* ACTION ITEM: Take the whole listing and reproduce it exactly, pictures excepted.

* GIVEN RECORDS:

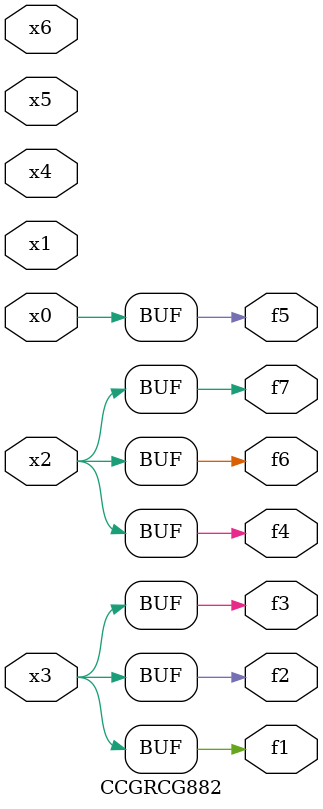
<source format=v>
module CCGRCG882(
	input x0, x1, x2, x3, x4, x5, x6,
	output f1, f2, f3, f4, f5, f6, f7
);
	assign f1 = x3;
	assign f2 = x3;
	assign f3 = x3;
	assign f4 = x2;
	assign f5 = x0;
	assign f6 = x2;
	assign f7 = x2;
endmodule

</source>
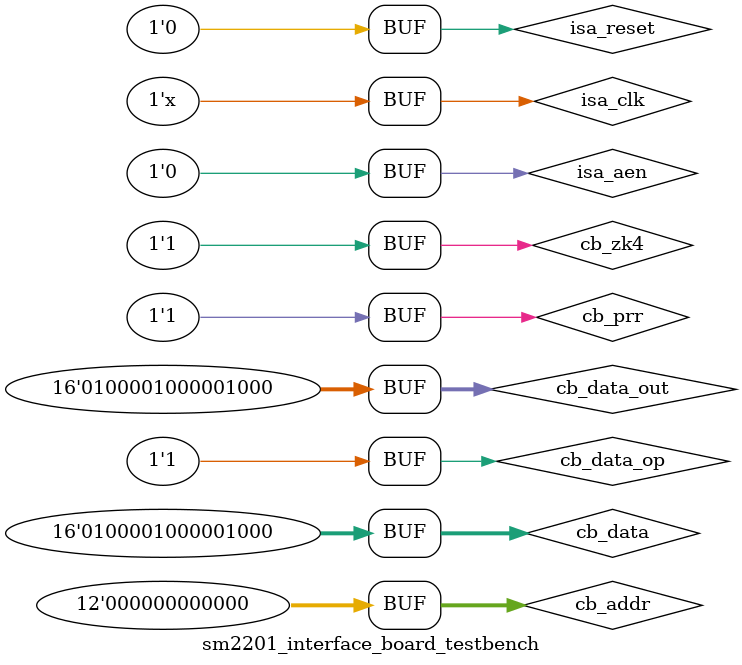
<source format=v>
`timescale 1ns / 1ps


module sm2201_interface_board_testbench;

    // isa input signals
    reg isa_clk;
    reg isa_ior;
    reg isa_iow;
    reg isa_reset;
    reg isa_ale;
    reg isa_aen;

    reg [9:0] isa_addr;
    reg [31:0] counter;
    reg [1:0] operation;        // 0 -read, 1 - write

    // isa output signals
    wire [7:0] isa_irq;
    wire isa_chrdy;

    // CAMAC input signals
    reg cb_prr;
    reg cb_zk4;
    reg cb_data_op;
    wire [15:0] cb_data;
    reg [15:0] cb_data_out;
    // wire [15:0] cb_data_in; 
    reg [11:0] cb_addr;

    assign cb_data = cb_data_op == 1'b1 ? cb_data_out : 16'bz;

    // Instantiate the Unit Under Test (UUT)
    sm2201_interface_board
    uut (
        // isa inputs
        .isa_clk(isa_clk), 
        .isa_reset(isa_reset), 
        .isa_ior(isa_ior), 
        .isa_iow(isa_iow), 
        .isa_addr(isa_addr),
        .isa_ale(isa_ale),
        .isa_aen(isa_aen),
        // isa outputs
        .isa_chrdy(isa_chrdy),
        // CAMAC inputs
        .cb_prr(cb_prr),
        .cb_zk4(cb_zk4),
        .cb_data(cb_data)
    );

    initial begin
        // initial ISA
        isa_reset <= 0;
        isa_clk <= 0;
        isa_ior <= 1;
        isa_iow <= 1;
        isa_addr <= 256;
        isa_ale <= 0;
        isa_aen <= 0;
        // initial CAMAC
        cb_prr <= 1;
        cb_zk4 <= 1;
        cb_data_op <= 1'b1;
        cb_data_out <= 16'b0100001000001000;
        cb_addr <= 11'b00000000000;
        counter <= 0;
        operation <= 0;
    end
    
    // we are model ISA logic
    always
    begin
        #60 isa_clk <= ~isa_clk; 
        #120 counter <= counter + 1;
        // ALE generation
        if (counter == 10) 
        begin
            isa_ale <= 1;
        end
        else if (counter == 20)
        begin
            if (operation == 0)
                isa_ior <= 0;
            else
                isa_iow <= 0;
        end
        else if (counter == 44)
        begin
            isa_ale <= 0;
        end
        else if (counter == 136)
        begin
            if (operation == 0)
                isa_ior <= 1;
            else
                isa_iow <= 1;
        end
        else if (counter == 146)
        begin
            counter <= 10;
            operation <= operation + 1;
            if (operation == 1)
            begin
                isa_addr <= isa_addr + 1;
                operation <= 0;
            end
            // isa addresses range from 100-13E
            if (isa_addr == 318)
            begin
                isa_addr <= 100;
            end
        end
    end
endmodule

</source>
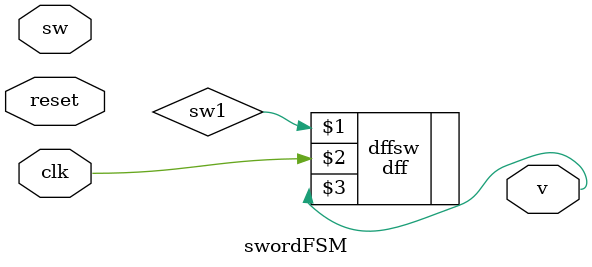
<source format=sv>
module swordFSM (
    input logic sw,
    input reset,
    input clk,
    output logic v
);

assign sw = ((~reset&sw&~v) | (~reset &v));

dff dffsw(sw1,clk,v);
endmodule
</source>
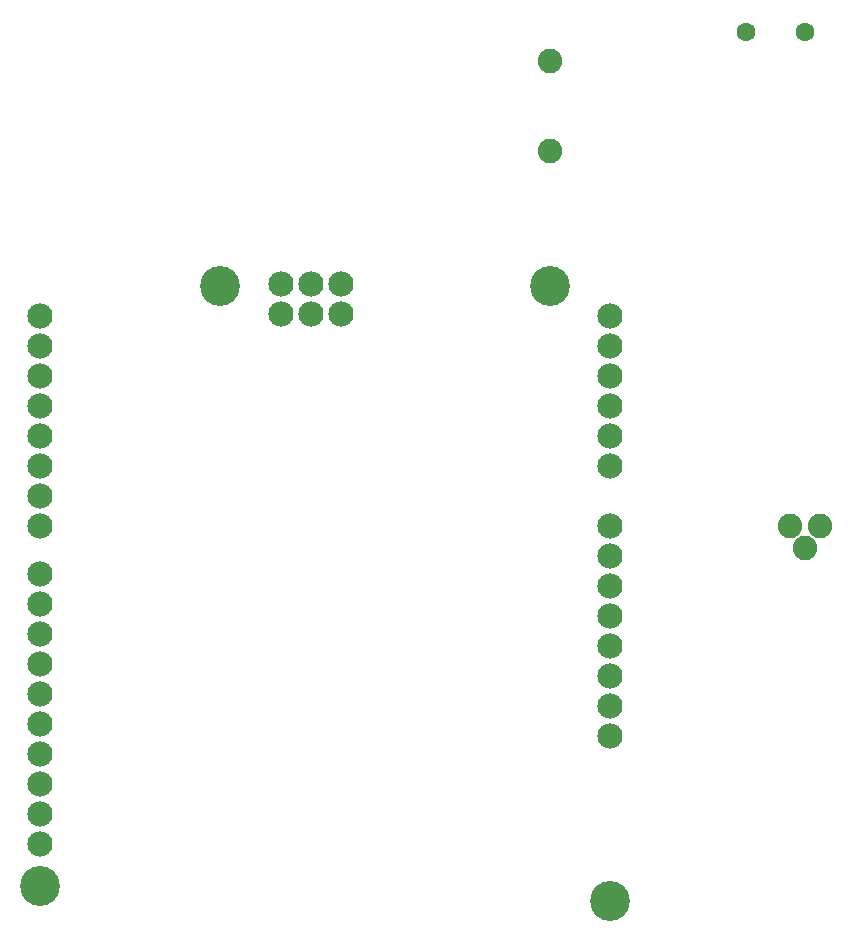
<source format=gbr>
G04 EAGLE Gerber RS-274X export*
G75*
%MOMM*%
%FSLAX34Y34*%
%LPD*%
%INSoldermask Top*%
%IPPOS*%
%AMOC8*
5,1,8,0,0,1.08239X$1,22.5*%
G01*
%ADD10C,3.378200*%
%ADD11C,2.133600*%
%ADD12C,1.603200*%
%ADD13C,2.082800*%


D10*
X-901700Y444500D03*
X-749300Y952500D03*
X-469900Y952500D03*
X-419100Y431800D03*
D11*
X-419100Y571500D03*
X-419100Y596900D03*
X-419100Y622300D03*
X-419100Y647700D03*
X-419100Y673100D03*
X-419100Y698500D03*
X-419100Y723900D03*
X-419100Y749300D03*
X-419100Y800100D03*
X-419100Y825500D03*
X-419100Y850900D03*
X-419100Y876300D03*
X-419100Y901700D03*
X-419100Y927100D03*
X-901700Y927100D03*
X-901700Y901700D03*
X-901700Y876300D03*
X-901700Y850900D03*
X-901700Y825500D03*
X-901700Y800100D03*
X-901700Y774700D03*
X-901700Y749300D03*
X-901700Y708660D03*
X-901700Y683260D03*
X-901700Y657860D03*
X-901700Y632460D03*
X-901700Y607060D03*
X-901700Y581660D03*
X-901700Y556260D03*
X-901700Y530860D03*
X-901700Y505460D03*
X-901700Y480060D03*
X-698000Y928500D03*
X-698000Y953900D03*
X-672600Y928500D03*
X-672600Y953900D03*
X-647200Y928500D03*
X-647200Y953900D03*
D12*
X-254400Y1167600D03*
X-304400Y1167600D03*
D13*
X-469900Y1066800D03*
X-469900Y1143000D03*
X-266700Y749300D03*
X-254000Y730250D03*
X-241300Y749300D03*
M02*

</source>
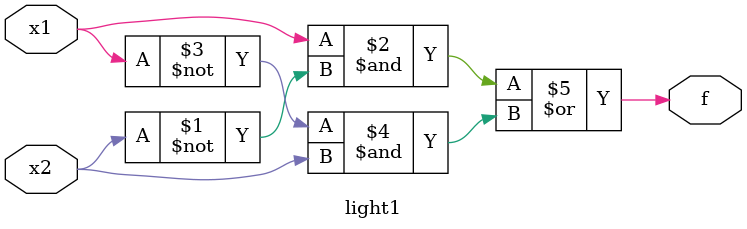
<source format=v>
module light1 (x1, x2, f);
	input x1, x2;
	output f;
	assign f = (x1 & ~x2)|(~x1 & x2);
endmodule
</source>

* SOLUTION:
<source format=v>
module CCGRCG882(
	input x0, x1, x2, x3, x4, x5, x6,
	output f1, f2, f3, f4, f5, f6, f7
);
	assign f1 = x3;
	assign f2 = x3;
	assign f3 = x3;
	assign f4 = x2;
	assign f5 = x0;
	assign f6 = x2;
	assign f7 = x2;
endmodule

</source>
<source format=v>
`timescale 1ns / 1ps


module sm2201_interface_board_testbench;

    // isa input signals
    reg isa_clk;
    reg isa_ior;
    reg isa_iow;
    reg isa_reset;
    reg isa_ale;
    reg isa_aen;

    reg [9:0] isa_addr;
    reg [31:0] counter;
    reg [1:0] operation;        // 0 -read, 1 - write

    // isa output signals
    wire [7:0] isa_irq;
    wire isa_chrdy;

    // CAMAC input signals
    reg cb_prr;
    reg cb_zk4;
    reg cb_data_op;
    wire [15:0] cb_data;
    reg [15:0] cb_data_out;
    // wire [15:0] cb_data_in; 
    reg [11:0] cb_addr;

    assign cb_data = cb_data_op == 1'b1 ? cb_data_out : 16'bz;

    // Instantiate the Unit Under Test (UUT)
    sm2201_interface_board
    uut (
        // isa inputs
        .isa_clk(isa_clk), 
        .isa_reset(isa_reset), 
        .isa_ior(isa_ior), 
        .isa_iow(isa_iow), 
        .isa_addr(isa_addr),
        .isa_ale(isa_ale),
        .isa_aen(isa_aen),
        // isa outputs
        .isa_chrdy(isa_chrdy),
        // CAMAC inputs
        .cb_prr(cb_prr),
        .cb_zk4(cb_zk4),
        .cb_data(cb_data)
    );

    initial begin
        // initial ISA
        isa_reset <= 0;
        isa_clk <= 0;
        isa_ior <= 1;
        isa_iow <= 1;
        isa_addr <= 256;
        isa_ale <= 0;
        isa_aen <= 0;
        // initial CAMAC
        cb_prr <= 1;
        cb_zk4 <= 1;
        cb_data_op <= 1'b1;
        cb_data_out <= 16'b0100001000001000;
        cb_addr <= 11'b00000000000;
        counter <= 0;
        operation <= 0;
    end
    
    // we are model ISA logic
    always
    begin
        #60 isa_clk <= ~isa_clk; 
        #120 counter <= counter + 1;
        // ALE generation
        if (counter == 10) 
        begin
            isa_ale <= 1;
        end
        else if (counter == 20)
        begin
            if (operation == 0)
                isa_ior <= 0;
            else
                isa_iow <= 0;
        end
        else if (counter == 44)
        begin
            isa_ale <= 0;
        end
        else if (counter == 136)
        begin
            if (operation == 0)
                isa_ior <= 1;
            else
                isa_iow <= 1;
        end
        else if (counter == 146)
        begin
            counter <= 10;
            operation <= operation + 1;
            if (operation == 1)
            begin
                isa_addr <= isa_addr + 1;
                operation <= 0;
            end
            // isa addresses range from 100-13E
            if (isa_addr == 318)
            begin
                isa_addr <= 100;
            end
        end
    end
endmodule

</source>
<source format=sv>
module swordFSM (
    input logic sw,
    input reset,
    input clk,
    output logic v
);

assign sw = ((~reset&sw&~v) | (~reset &v));

dff dffsw(sw1,clk,v);
endmodule
</source>
<source format=gbr>
G04 EAGLE Gerber RS-274X export*
G75*
%MOMM*%
%FSLAX34Y34*%
%LPD*%
%INSoldermask Top*%
%IPPOS*%
%AMOC8*
5,1,8,0,0,1.08239X$1,22.5*%
G01*
%ADD10C,3.378200*%
%ADD11C,2.133600*%
%ADD12C,1.603200*%
%ADD13C,2.082800*%


D10*
X-901700Y444500D03*
X-749300Y952500D03*
X-469900Y952500D03*
X-419100Y431800D03*
D11*
X-419100Y571500D03*
X-419100Y596900D03*
X-419100Y622300D03*
X-419100Y647700D03*
X-419100Y673100D03*
X-419100Y698500D03*
X-419100Y723900D03*
X-419100Y749300D03*
X-419100Y800100D03*
X-419100Y825500D03*
X-419100Y850900D03*
X-419100Y876300D03*
X-419100Y901700D03*
X-419100Y927100D03*
X-901700Y927100D03*
X-901700Y901700D03*
X-901700Y876300D03*
X-901700Y850900D03*
X-901700Y825500D03*
X-901700Y800100D03*
X-901700Y774700D03*
X-901700Y749300D03*
X-901700Y708660D03*
X-901700Y683260D03*
X-901700Y657860D03*
X-901700Y632460D03*
X-901700Y607060D03*
X-901700Y581660D03*
X-901700Y556260D03*
X-901700Y530860D03*
X-901700Y505460D03*
X-901700Y480060D03*
X-698000Y928500D03*
X-698000Y953900D03*
X-672600Y928500D03*
X-672600Y953900D03*
X-647200Y928500D03*
X-647200Y953900D03*
D12*
X-254400Y1167600D03*
X-304400Y1167600D03*
D13*
X-469900Y1066800D03*
X-469900Y1143000D03*
X-266700Y749300D03*
X-254000Y730250D03*
X-241300Y749300D03*
M02*

</source>
<source format=v>
module light1 (x1, x2, f);
	input x1, x2;
	output f;
	assign f = (x1 & ~x2)|(~x1 & x2);
endmodule
</source>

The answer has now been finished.